In Fluid Mechanics we often see the term inertial force when discussing Reynolds number. The problem is, I didn't really get what's this inertial force. Basically, the notion of inertia I have is that given by Newton's laws where we think of inertia as the resistance of a body to change its state of motion.

This inertial force, in Fluid Mechanics seems to be associated to the left hand side of Navier-Stokes equation:

$$\rho \left(\dfrac{\partial \mathbf{u}}{\partial t} + (\mathbf{u}\cdot \nabla )\mathbf{u}\right) = -\nabla p+(\lambda + \mu)\nabla(\nabla\cdot\mathbf{u}) + \mu \nabla^2\mathbf{u}$$

But I don't really get why is that. So, what really is inertial force in a more general context?

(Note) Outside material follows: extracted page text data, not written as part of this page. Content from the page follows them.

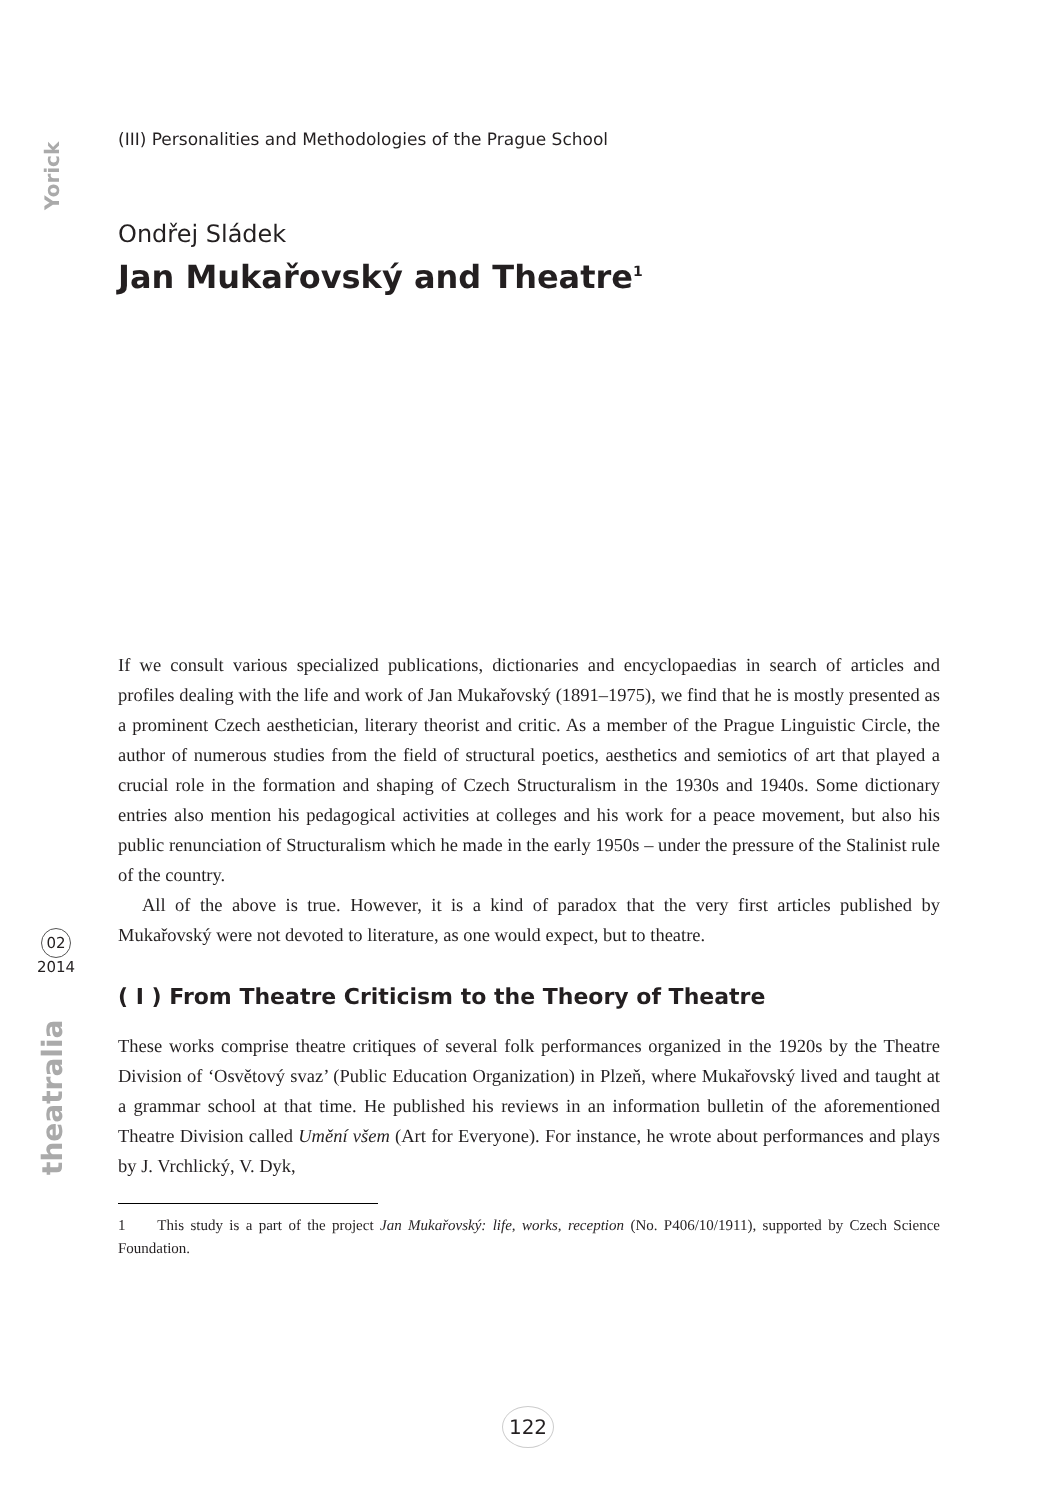Yorick
02
2014
theatralia
(III) Personalities and Methodologies of the Prague School
Ondřej Sládek
Jan Mukařovský and Theatre<sup>1</sup>
If we consult various specialized publications, dictionaries and encyclopaedias in search of articles and profiles dealing with the life and work of Jan Mukařovský (1891–1975), we find that he is mostly presented as a prominent Czech aesthetician, literary theorist and critic. As a member of the Prague Linguistic Circle, the author of numerous studies from the field of structural poetics, aesthetics and semiotics of art that played a crucial role in the formation and shaping of Czech Structuralism in the 1930s and 1940s. Some dictionary entries also mention his pedagogical activities at colleges and his work for a peace movement, but also his public renunciation of Structuralism which he made in the early 1950s – under the pressure of the Stalinist rule of the country.
All of the above is true. However, it is a kind of paradox that the very first articles published by Mukařovský were not devoted to literature, as one would expect, but to theatre.
( I ) From Theatre Criticism to the Theory of Theatre
These works comprise theatre critiques of several folk performances organized in the 1920s by the Theatre Division of ‘Osvětový svaz’ (Public Education Organization) in Plzeň, where Mukařovský lived and taught at a grammar school at that time. He published his reviews in an information bulletin of the aforementioned Theatre Division called Umění všem (Art for Everyone). For instance, he wrote about performances and plays by J. Vrchlický, V. Dyk,
1 This study is a part of the project Jan Mukařovský: life, works, reception (No. P406/10/1911), supported by Czech Science Foundation.
122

And how, in Fluid Mechanics, we associated inertial force with the left hand side of Navier-Stokes equation?

EDIT: there's the following piece of text on Wikipedia's article

A fictitious force, also called a pseudo force, d'Alembert force or inertial force, is an apparent force that acts on all masses whose motion is described using a non-inertial frame of reference, such as a rotating reference frame..

This makes clearer what is one inertial force in general. But I can't see how this relates to that term in Navier-Stokes equation. I don't get why one would consider that to have any relationship with description of the motion using a non-inertial frame.

This is d'Alembert's principle. The basic, very general idea is to take Newton's second law applied to an accelerating mass, and write it as $F-ma=0$. That is, we take the $ma$ term and pretend it's another force balancing the $F$ term. This allows us to think about the dynamic, accelerating mass as if it's a static system. The $ma$ term is what's referred to as an "inertial force".
I'm not sure of the historical reasons that caused this to be referred to as an "inertial force" in fluid mechanics much more than in other fields. However, the significance of the Reynolds number must surely have played a role. Since the ratio of the $ma$-derived term to the $F$-related terms is so important, thinking of them as being in some way "the same sort of thing" makes sense.